*** Opening RAW DATA ***

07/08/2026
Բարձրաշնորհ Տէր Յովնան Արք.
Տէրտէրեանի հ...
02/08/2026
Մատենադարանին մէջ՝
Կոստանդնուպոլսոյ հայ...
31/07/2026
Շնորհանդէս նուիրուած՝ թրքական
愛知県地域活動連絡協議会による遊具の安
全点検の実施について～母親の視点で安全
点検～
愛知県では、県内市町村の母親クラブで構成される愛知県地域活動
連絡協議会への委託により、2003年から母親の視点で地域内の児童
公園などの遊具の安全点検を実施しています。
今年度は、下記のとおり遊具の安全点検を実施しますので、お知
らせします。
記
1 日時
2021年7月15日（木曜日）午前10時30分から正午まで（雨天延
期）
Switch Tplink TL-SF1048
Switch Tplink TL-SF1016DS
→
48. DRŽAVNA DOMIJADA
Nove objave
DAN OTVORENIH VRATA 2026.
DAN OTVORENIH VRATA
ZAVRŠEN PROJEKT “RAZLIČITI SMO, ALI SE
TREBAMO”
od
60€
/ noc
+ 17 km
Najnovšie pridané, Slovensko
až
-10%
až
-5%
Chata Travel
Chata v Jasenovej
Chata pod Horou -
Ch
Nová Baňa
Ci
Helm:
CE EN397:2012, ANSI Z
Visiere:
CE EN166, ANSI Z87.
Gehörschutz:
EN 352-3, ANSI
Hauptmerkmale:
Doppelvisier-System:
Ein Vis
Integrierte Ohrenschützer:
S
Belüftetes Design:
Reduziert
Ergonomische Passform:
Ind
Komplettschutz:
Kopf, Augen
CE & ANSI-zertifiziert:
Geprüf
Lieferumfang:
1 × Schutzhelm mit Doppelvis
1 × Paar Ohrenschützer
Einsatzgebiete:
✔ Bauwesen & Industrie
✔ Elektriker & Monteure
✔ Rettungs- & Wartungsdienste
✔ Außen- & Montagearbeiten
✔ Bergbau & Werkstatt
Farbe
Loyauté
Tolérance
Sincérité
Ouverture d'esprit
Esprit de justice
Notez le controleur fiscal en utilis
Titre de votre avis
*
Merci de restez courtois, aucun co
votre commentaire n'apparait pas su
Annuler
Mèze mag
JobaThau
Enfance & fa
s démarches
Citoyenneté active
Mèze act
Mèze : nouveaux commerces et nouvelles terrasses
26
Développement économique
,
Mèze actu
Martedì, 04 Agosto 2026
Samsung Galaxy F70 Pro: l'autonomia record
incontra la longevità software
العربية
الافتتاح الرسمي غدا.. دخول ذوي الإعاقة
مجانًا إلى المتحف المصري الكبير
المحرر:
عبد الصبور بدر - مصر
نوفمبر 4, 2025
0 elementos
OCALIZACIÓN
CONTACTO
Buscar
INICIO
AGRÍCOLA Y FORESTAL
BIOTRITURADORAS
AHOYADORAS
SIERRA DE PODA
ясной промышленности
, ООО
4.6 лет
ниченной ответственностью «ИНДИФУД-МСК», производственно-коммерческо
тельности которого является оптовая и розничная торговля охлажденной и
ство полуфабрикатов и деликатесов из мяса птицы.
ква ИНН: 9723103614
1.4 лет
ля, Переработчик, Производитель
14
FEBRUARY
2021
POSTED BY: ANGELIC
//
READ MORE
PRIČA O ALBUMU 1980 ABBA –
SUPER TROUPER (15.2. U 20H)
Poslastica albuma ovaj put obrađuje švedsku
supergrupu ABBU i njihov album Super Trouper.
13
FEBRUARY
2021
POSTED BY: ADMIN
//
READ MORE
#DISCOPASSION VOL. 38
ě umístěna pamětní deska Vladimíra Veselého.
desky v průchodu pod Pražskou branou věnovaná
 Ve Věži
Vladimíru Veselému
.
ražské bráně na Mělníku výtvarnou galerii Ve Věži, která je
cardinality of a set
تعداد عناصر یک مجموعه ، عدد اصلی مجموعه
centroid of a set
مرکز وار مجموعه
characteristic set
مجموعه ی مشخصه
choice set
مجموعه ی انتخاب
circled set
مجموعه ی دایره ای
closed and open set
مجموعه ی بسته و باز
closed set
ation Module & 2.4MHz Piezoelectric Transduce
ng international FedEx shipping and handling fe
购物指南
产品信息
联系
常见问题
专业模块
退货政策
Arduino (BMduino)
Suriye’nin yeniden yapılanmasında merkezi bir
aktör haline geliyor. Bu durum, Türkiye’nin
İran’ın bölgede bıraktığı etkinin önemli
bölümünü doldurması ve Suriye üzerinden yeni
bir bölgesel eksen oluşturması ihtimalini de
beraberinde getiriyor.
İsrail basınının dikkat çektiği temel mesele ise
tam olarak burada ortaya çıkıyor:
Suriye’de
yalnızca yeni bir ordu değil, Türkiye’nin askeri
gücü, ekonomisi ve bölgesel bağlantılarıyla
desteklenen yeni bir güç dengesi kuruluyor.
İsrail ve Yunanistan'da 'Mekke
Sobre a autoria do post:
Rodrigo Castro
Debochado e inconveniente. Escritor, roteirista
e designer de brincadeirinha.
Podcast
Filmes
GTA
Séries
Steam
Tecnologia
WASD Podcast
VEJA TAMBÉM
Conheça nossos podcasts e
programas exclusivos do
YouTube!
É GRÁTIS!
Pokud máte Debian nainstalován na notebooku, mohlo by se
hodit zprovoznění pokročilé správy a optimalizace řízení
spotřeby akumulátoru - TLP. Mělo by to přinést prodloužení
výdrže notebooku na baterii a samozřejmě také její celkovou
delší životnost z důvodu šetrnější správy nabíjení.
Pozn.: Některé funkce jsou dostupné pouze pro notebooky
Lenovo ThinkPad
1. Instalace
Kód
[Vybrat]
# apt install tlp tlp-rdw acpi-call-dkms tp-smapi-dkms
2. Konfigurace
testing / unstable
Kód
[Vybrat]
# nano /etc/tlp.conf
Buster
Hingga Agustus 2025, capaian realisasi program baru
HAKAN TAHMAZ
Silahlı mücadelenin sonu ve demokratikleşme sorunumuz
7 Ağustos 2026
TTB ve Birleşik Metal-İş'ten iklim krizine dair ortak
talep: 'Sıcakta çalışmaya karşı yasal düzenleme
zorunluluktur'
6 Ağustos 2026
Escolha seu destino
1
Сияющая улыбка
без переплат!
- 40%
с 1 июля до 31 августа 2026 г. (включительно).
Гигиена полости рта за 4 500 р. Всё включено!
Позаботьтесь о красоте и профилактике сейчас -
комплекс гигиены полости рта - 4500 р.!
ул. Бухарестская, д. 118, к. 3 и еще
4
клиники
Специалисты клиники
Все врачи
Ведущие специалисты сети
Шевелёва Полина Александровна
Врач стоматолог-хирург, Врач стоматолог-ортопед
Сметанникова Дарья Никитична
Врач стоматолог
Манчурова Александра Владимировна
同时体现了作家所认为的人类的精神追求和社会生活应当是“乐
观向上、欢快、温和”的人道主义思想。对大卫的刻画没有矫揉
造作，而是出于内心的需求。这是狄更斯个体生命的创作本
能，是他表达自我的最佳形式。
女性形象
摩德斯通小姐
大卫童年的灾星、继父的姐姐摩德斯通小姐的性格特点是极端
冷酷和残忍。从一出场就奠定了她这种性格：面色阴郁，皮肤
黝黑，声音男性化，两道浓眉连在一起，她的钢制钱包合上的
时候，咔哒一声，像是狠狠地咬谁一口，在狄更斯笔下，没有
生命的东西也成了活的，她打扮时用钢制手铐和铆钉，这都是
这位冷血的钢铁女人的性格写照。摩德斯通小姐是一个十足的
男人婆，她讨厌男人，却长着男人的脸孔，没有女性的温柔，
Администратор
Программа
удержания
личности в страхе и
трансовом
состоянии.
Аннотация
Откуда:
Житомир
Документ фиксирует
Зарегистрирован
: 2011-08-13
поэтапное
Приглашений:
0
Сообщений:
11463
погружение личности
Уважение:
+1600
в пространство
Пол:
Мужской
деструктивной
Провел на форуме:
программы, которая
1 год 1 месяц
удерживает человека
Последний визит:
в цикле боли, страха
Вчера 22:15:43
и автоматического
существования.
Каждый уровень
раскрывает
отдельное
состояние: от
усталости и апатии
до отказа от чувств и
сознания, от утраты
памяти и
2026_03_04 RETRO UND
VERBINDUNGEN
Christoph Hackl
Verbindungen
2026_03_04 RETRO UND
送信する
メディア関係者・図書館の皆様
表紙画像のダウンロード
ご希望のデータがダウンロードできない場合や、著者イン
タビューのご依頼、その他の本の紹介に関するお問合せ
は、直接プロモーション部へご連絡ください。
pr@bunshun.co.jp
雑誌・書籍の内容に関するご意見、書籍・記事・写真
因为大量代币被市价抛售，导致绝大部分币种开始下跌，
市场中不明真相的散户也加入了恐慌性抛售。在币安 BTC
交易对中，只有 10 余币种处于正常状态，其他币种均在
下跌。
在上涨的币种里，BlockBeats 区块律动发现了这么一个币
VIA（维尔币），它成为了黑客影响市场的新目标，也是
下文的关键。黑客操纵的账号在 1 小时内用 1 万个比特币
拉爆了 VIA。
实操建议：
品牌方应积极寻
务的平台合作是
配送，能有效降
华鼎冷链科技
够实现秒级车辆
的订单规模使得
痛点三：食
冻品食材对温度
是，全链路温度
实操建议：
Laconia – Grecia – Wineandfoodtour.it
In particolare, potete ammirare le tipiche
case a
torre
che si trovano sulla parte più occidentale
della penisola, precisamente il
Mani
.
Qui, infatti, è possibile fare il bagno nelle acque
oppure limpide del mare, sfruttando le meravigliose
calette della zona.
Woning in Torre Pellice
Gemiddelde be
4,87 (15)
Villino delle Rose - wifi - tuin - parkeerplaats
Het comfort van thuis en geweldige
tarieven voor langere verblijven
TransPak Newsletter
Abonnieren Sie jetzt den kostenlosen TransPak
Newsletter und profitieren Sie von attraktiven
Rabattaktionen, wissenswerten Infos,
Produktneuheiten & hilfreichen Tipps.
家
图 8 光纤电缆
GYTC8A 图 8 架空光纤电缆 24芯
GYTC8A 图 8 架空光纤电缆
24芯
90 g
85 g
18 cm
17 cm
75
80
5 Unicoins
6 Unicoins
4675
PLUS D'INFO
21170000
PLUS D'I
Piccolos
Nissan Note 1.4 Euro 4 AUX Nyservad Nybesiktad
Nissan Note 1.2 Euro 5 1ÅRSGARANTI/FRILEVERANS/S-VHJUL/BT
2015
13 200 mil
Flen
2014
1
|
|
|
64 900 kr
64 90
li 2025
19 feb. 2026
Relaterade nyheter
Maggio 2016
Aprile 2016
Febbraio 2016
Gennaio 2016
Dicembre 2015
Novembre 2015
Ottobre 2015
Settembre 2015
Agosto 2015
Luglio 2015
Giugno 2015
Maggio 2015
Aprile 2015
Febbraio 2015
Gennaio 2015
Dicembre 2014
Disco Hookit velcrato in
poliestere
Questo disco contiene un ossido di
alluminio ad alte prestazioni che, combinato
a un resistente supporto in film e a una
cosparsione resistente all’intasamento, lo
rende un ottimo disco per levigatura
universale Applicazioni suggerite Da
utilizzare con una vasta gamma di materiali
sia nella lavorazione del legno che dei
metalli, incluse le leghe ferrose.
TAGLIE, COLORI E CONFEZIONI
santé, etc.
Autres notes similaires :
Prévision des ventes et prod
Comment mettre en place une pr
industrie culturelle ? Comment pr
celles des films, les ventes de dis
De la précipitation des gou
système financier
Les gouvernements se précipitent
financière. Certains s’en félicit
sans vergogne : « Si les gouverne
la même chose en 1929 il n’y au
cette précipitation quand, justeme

*** Closing RAW DATA ***

> INSTRUCTIONS TO FOLLOW
Starting at the line with "Giugno 2015", restate each line through the end of the records, both ends included, and stop there.

> RESPONSE BELOW
Giugno 2015
Maggio 2015
Aprile 2015
Febbraio 2015
Gennaio 2015
Dicembre 2014
Disco Hookit velcrato in
poliestere
Questo disco contiene un ossido di
alluminio ad alte prestazioni che, combinato
a un resistente supporto in film e a una
cosparsione resistente all’intasamento, lo
rende un ottimo disco per levigatura
universale Applicazioni suggerite Da
utilizzare con una vasta gamma di materiali
sia nella lavorazione del legno che dei
metalli, incluse le leghe ferrose.
TAGLIE, COLORI E CONFEZIONI
santé, etc.
Autres notes similaires :
Prévision des ventes et prod
Comment mettre en place une pr
industrie culturelle ? Comment pr
celles des films, les ventes de dis
De la précipitation des gou
système financier
Les gouvernements se précipitent
financière. Certains s’en félicit
sans vergogne : « Si les gouverne
la même chose en 1929 il n’y au
cette précipitation quand, justeme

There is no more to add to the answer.